03 November 2009

A Pants-Letter That Will Not Be Sent

Dear Jolly Green Giant:

Hey, how are things down in the valley? Is Sprout doing okay? Good! Good to hear it... Now that we've got the pleasantries out of the way, would you like to explain just what the fuck kind of sick joke those "Green Bites" are? Seriously, you and me need to have a little "Come To Jesus" Talk, Jolly -- I can call you that, right? I don't care -- you owe me, big-time, green man, and I'm not just talking about the $3.97 you schystered me out of at the Price Chopper earlier. No -- this is a blood debt, as far as I'm concerned.
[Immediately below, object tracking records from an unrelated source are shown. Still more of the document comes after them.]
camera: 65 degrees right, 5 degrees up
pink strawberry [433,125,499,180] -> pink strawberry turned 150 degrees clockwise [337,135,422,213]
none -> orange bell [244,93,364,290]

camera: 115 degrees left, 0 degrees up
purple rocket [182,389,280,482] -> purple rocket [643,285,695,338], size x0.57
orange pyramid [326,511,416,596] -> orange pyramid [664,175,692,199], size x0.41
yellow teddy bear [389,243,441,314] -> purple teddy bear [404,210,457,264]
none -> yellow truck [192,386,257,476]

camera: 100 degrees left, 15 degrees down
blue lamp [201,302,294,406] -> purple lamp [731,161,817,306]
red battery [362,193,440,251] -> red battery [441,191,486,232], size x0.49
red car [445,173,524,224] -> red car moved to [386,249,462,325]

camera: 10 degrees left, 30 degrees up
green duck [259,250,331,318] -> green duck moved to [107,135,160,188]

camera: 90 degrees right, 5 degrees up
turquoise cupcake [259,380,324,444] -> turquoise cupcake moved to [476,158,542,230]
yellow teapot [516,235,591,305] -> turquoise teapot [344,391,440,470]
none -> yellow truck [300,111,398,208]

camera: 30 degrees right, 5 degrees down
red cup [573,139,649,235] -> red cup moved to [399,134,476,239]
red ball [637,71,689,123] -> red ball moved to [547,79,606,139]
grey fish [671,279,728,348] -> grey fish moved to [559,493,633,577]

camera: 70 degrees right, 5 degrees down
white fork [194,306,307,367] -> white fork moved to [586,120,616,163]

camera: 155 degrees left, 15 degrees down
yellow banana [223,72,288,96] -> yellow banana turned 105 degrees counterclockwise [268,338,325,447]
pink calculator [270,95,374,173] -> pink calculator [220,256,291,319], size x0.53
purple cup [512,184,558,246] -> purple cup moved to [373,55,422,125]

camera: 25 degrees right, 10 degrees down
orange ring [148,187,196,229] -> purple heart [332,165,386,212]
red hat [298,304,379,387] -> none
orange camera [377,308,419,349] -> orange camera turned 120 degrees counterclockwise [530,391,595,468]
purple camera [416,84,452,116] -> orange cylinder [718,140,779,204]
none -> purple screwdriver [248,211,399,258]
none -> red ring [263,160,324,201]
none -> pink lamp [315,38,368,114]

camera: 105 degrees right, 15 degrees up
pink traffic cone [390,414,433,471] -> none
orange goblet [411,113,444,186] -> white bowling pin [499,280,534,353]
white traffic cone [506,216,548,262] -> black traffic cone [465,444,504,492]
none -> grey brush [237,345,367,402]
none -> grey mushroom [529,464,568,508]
You know, when I saw the shiny bag nestled in with the rest of the frozen vegetables, I got a strange electric thrill. I just knew it was something different, something a little more exotic than "yellow corn with butter sauce," which, I hate to be overly negative, is also not some of your best work.

"Green Bites!" I thought to myself. "What are these?!"

The bag promises that they are broccoli & cheese in breading. As a person that relishes the thought of entire, delightful meals comprised of nothing more than what can be purchased at bowling alley snack bars, I can assure you that the marriage of that trinity can be extremely tasty -- if carefully executed. "Execution" does, indeed, come to mind, having now sampled your product -- but in this case, I just want a cigarette and a blindfold. Maybe a Mariachi band -- that's how deeply scarred I am at this point.

Seriously -- I need to know this: HOW do you fuck up broccoli?! I love broccoli -- it's tasty, green goodness. I believe that the inherent pureness of broccoli's good-for-me-flavor is enough to trump the bad of breading and deep frying it with some cheese-like substances.

I almost want to run a straight razor down my tongue in hopes of ridding my mouth of this FUNK that the Green Bites left there. These are HORRIBLE -- there isn't an adjective that adequately conveys my feelings of loss, disappointment and disgust.

I expected more from you, Green Giant. I really, really did.